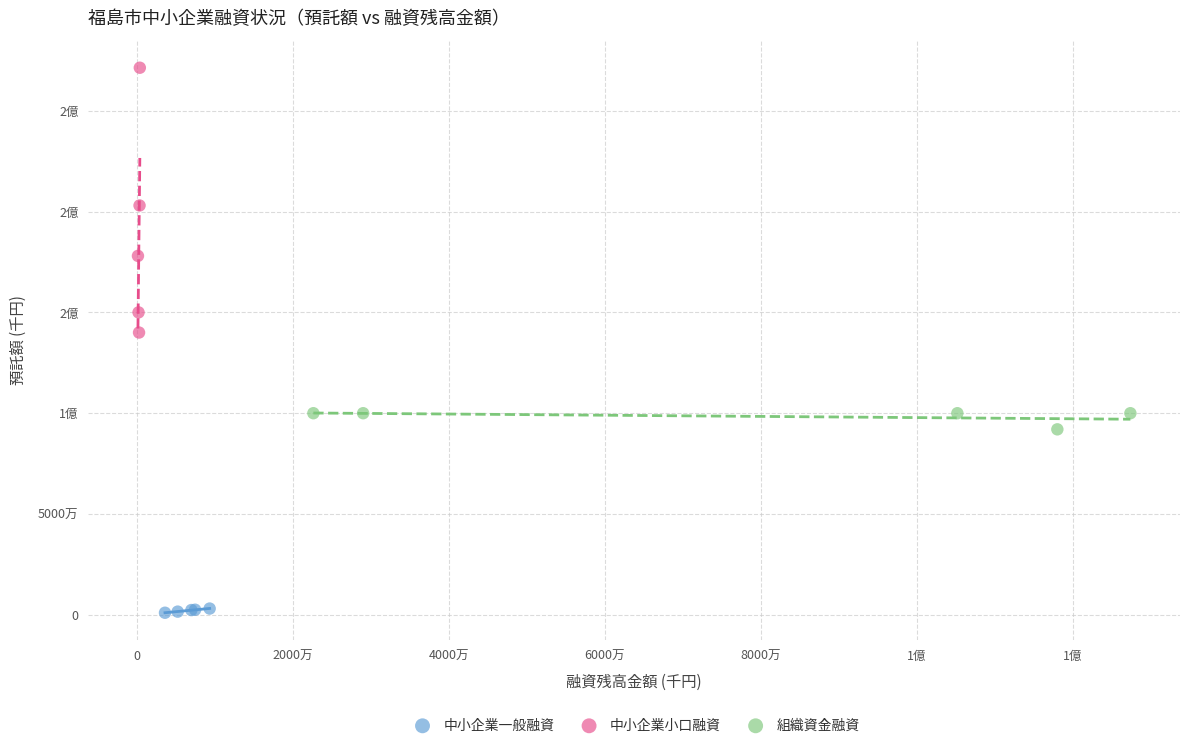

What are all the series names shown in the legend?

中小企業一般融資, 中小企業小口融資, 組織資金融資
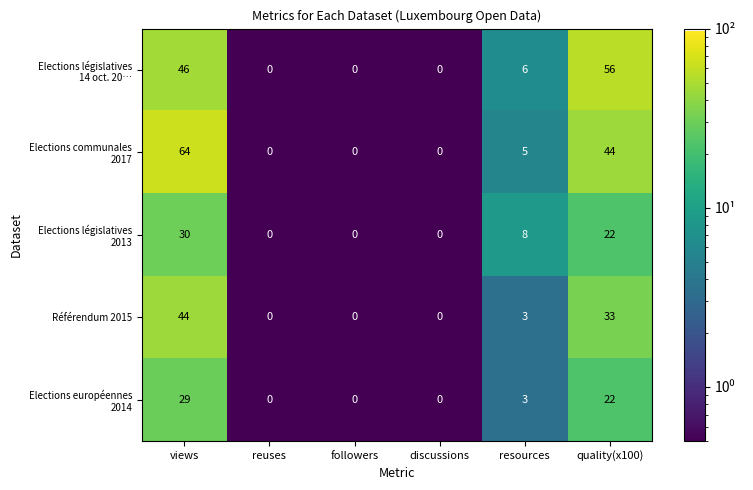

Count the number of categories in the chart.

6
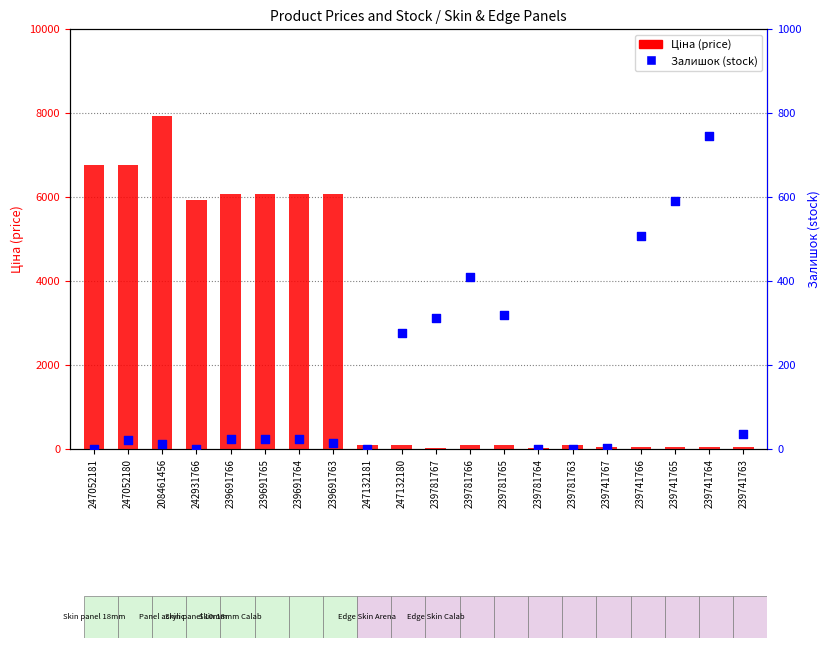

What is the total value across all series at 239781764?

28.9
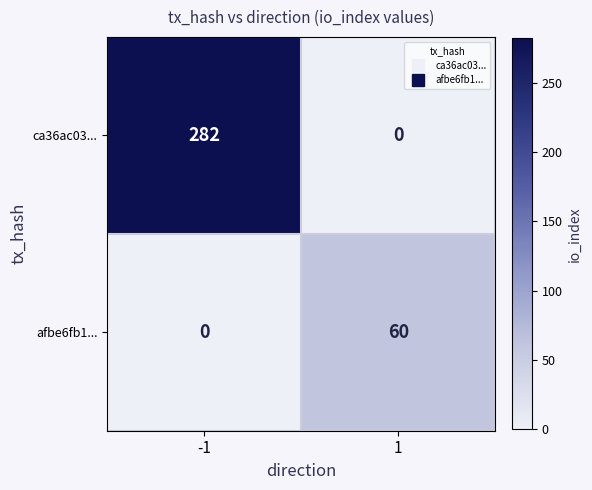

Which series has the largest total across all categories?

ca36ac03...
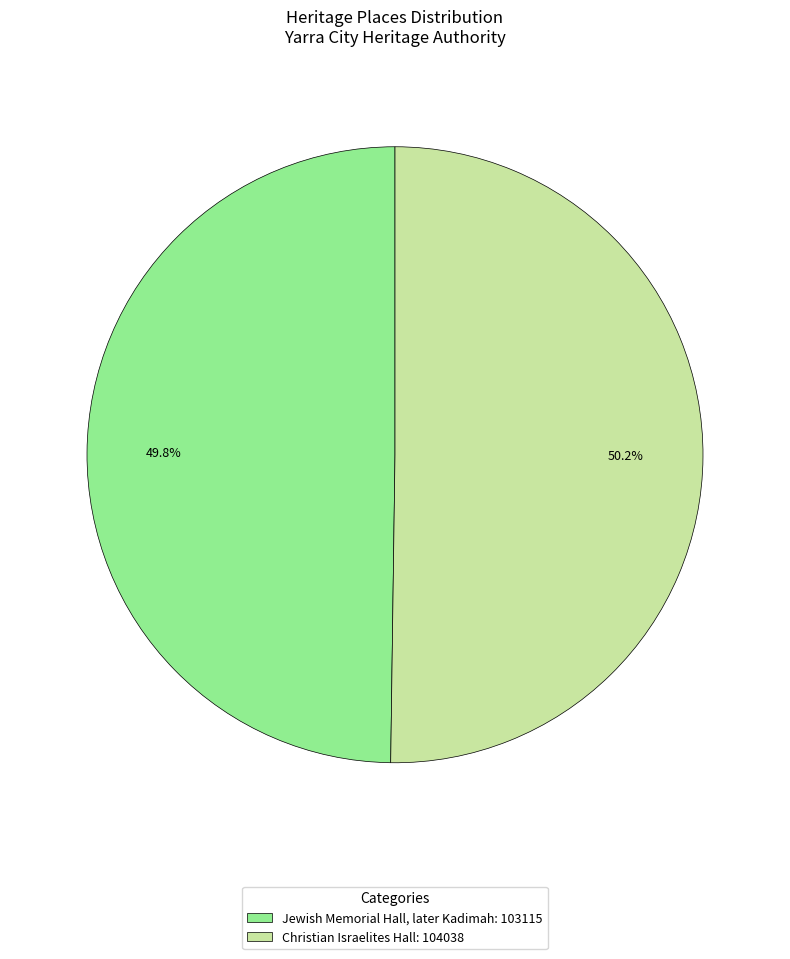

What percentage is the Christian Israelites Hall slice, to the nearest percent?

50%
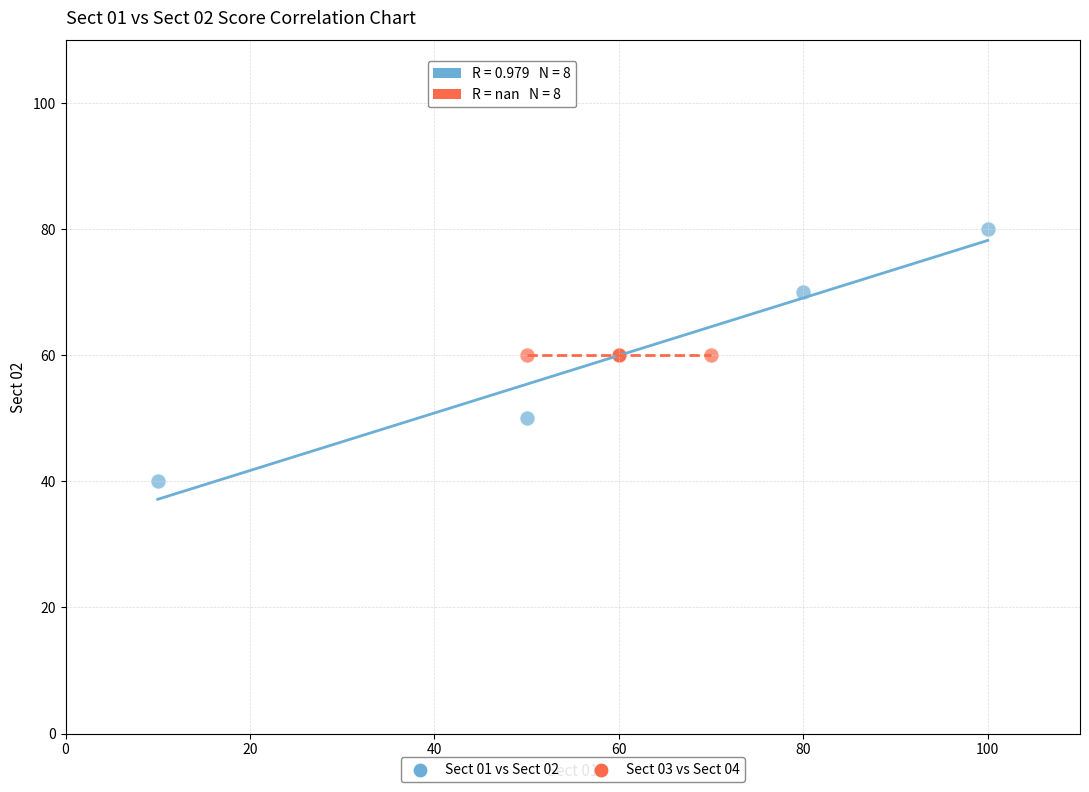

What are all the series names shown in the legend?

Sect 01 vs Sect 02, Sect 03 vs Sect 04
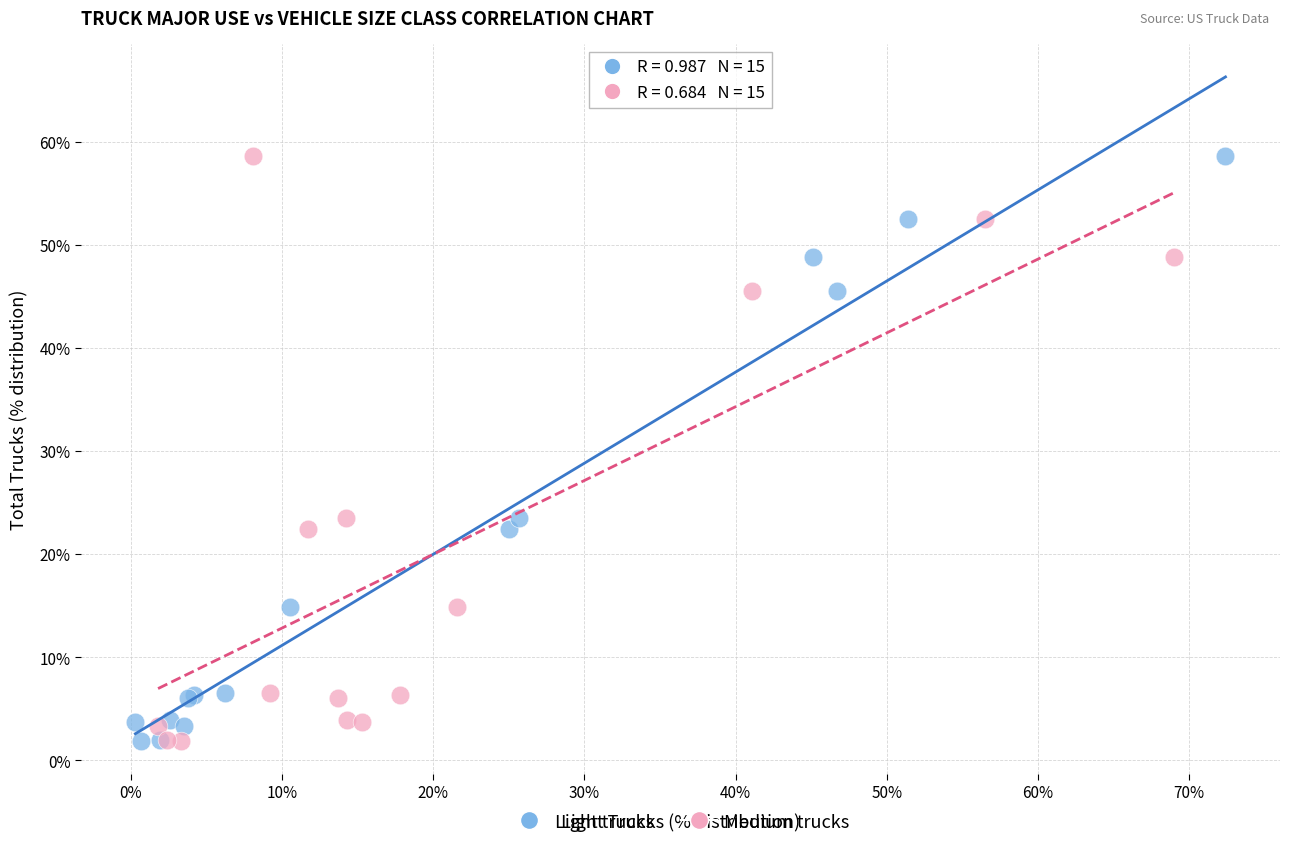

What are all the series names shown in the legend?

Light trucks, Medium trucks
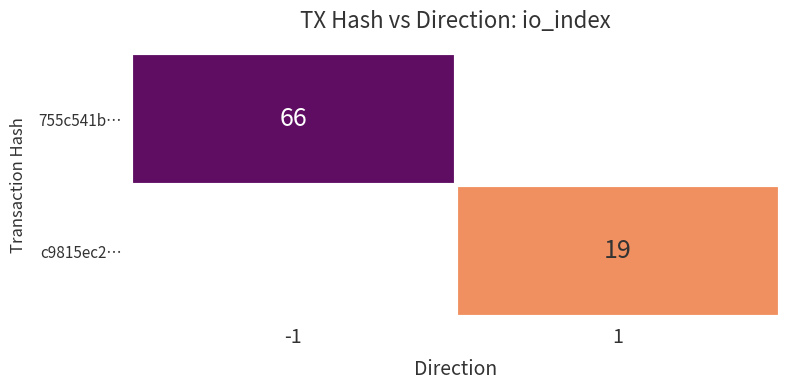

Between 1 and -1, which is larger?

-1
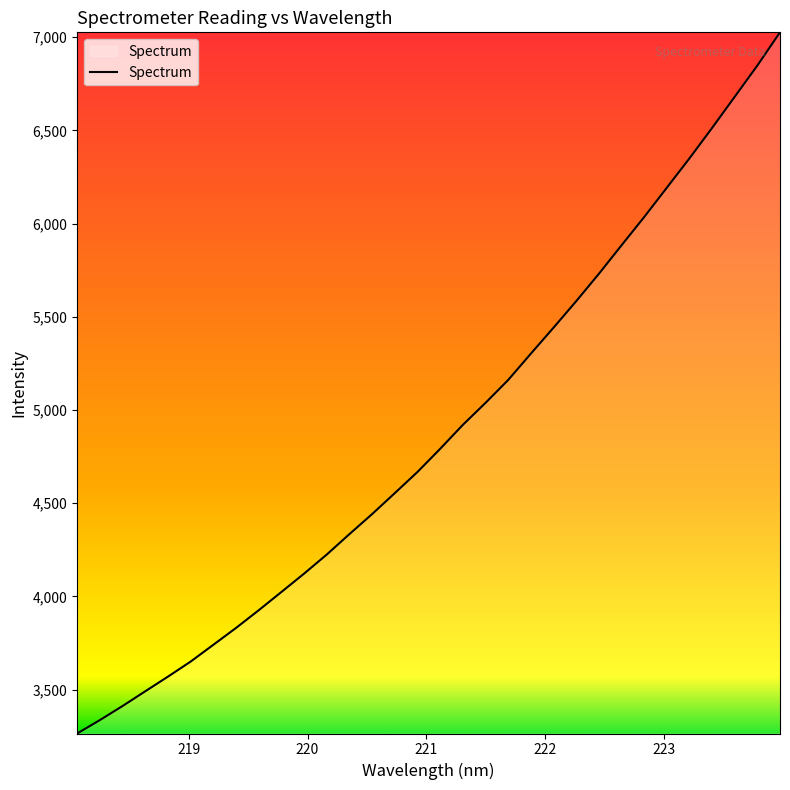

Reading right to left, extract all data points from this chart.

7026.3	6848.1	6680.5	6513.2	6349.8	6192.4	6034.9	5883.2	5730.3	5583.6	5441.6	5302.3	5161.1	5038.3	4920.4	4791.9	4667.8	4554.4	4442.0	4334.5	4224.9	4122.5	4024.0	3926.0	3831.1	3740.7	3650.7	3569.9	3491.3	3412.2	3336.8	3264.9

::::::::

Can you rewrite all of the records above with "legend" swapped for "key" and everything else left the same? Omit the pictures from your answer.

**SOLUTION TO THE PROBLEM**
What are all the series names shown in the key?

中小企業一般融資, 中小企業小口融資, 組織資金融資

Count the number of categories in the chart.

6

What is the total value across all series at 239781764?

28.9

Which series has the largest total across all categories?

ca36ac03...

What percentage is the Christian Israelites Hall slice, to the nearest percent?

50%

What are all the series names shown in the key?

Sect 01 vs Sect 02, Sect 03 vs Sect 04

What are all the series names shown in the key?

Light trucks, Medium trucks

Between 1 and -1, which is larger?

-1

Reading right to left, extract all data points from this chart.

7026.3	6848.1	6680.5	6513.2	6349.8	6192.4	6034.9	5883.2	5730.3	5583.6	5441.6	5302.3	5161.1	5038.3	4920.4	4791.9	4667.8	4554.4	4442.0	4334.5	4224.9	4122.5	4024.0	3926.0	3831.1	3740.7	3650.7	3569.9	3491.3	3412.2	3336.8	3264.9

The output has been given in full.